# How much to feed??



## Narny (Sep 8, 2010)

I was planning on feeding orjiens LBP and today when I went looking at the label I found that its feeding lbs starts at 55 lbs.

So that leads me to wonder... should orjiens lbp be for German Shepherd puppies? I mean, how much does an 8 week old German Shepherd weigh? 
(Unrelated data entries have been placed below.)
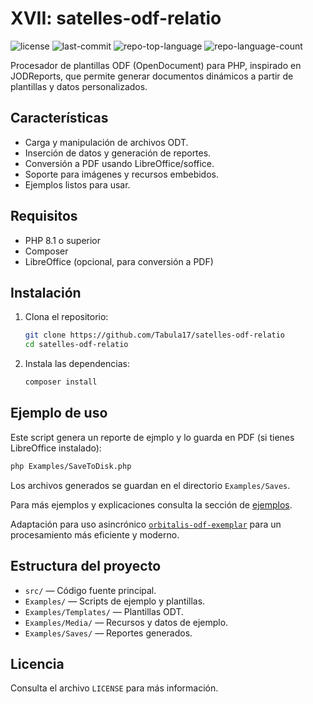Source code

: # XVII: satelles-odf-relatio
<p>
	<img src="https://img.shields.io/github/license/Tabula17/satelles-odf-relatio?style=default&logo=opensourceinitiative&logoColor=white&color=2141ec" alt="license">
	<img src="https://img.shields.io/github/last-commit/Tabula17/satelles-odf-relatio?style=default&logo=git&logoColor=white&color=2141ec" alt="last-commit">
	<img src="https://img.shields.io/github/languages/top/Tabula17/satelles-odf-relatio?style=default&color=2141ec" alt="repo-top-language">
	<img src="https://img.shields.io/github/languages/count/Tabula17/satelles-odf-relatio?style=default&color=2141ec" alt="repo-language-count">
</p>

Procesador de plantillas ODF (OpenDocument) para PHP, inspirado en JODReports, que permite generar documentos dinámicos a partir de plantillas y datos personalizados.

## Características

- Carga y manipulación de archivos ODT.
- Inserción de datos y generación de reportes.
- Conversión a PDF usando LibreOffice/soffice.
- Soporte para imágenes y recursos embebidos.
- Ejemplos listos para usar.

## Requisitos

- PHP 8.1 o superior
- Composer
- LibreOffice (opcional, para conversión a PDF)

## Instalación

1. Clona el repositorio:
   ```sh
   git clone https://github.com/Tabula17/satelles-odf-relatio
   cd satelles-odf-relatio
   ```

2. Instala las dependencias:
   ```sh
   composer install
   ```

## Ejemplo de uso

Este script genera un reporte de ejmplo y lo guarda en PDF (si tienes LibreOffice instalado):

```sh
php Examples/SaveToDisk.php
```

Los archivos generados se guardan en el directorio `Examples/Saves`.

Para más ejemplos y explicaciones consulta la sección de [ejemplos](./Examples/README.md).

Adaptación para uso asincrónico [`orbitalis-odf-exemplar`](https://github.com/Tabula17/orbitalis-odf-exemplar) para un procesamiento más eficiente y moderno.

## Estructura del proyecto

- `src/` — Código fuente principal.
- `Examples/` — Scripts de ejemplo y plantillas.
- `Examples/Templates/` — Plantillas ODT.
- `Examples/Media/` — Recursos y datos de ejemplo.
- `Examples/Saves/` — Reportes generados.

## Licencia

Consulta el archivo `LICENSE` para más información.
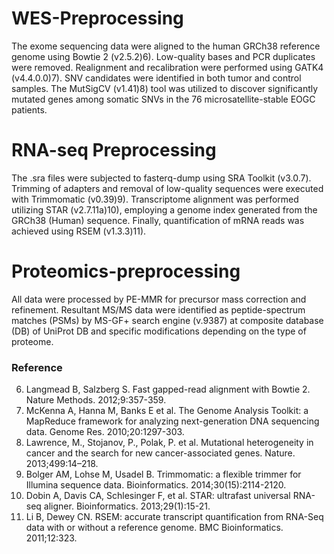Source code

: # WES-Preprocessing

The exome sequencing data were aligned to the human GRCh38 reference genome using Bowtie 2 (v2.5.2)6). Low-quality bases and PCR duplicates were removed. Realignment and recalibration were performed using GATK4 (v4.4.0.0)7). SNV candidates were identified in both tumor and control samples. The MutSigCV (v1.41)8) tool was utilized to discover significantly mutated genes among somatic SNVs in the 76 microsatellite-stable EOGC patients.


# RNA-seq Preprocessing

The .sra files were subjected to fasterq-dump using SRA Toolkit (v3.0.7). Trimming of adapters and removal of low-quality sequences were executed with Trimmomatic (v0.39)9). Transcriptome alignment was performed utilizing STAR (v2.7.11a)10), employing a genome index generated from the GRCh38 (Human) sequence. Finally, quantification of mRNA reads was achieved using RSEM (v1.3.3)11).


# Proteomics-preprocessing

All data were processed by PE-MMR for precursor mass correction and refinement. Resultant MS/MS data were identified as peptide-spectrum matches (PSMs) by MS-GF+ search engine (v.9387) at composite database (DB) of UniProt DB and specific modifications depending on the type of proteome.


### Reference

6) Langmead B, Salzberg S. Fast gapped-read alignment with Bowtie 2. Nature Methods. 2012;9:357-359.
7) McKenna A, Hanna M, Banks E et al. The Genome Analysis Toolkit: a MapReduce framework for analyzing next-generation DNA sequencing data. Genome Res. 2010;20:1297-303.
8) Lawrence, M., Stojanov, P., Polak, P. et al. Mutational heterogeneity in cancer and the search for new cancer-associated genes. Nature. 2013;499:14–218.
9) Bolger AM, Lohse M, Usadel B. Trimmomatic: a flexible trimmer for Illumina sequence data. Bioinformatics. 2014;30(15):2114-2120.
10) Dobin A, Davis CA, Schlesinger F, et al. STAR: ultrafast universal RNA-seq aligner. Bioinformatics. 2013;29(1):15-21.
11) Li B, Dewey CN. RSEM: accurate transcript quantification from RNA-Seq data with or without a reference genome. BMC Bioinformatics. 2011;12:323.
And my main question was how many scoops should I feed?


----------



## Cassidy's Mom (Mar 30, 2003)

The Orijen LBP feeding guide is based on the current age of the pup and the estimated adult weight. So if you have a 1-1/2 to 3 month old puppy that should end up between 60 and 80 pounds as an adult, the feeding guide says 2-1/2 to 3 cups a day: Puppy Large Feeding

That's where I'd start, but I always do frequent rib checks by running my hand down their side to see if I can still feel the ribs easily but that they're not too prominent. Too skinny, I increase the food a little, too chunky, I cut it back a little. It's not rocket science, no need to overthink it, but with the rapid growth of the first few months you may find that you need to do minor adjustments in quantity pretty often.


----------



## doggiedad (Dec 2, 2007)

i've never fed puppy food to my dogs. i feed
1 cup in the am, 1 cup noonish and 1 cup in the pm
with snacks throughout the day. you'll figure out
what's works best for your pup.


----------



## Narny (Sep 8, 2010)

Cassidy's Mom said:


> The Orijen LBP feeding guide is based on the current age of the pup and the estimated adult weight. So if you have a 1-1/2 to 3 month old puppy that should end up between 60 and 80 pounds as an adult, the feeding guide says 2-1/2 to 3 cups a day: Puppy Large Feeding
> 
> That's where I'd start, but I always do frequent rib checks by running my hand down their side to see if I can still feel the ribs easily but that they're not too prominent. Too skinny, I increase the food a little, too chunky, I cut it back a little. It's not rocket science, no need to overthink it, but with the rapid growth of the first few months you may find that you need to do minor adjustments in quantity pretty often.


Oh I see! lol I completely misunderstood how to read that! 

Thank you both.


----------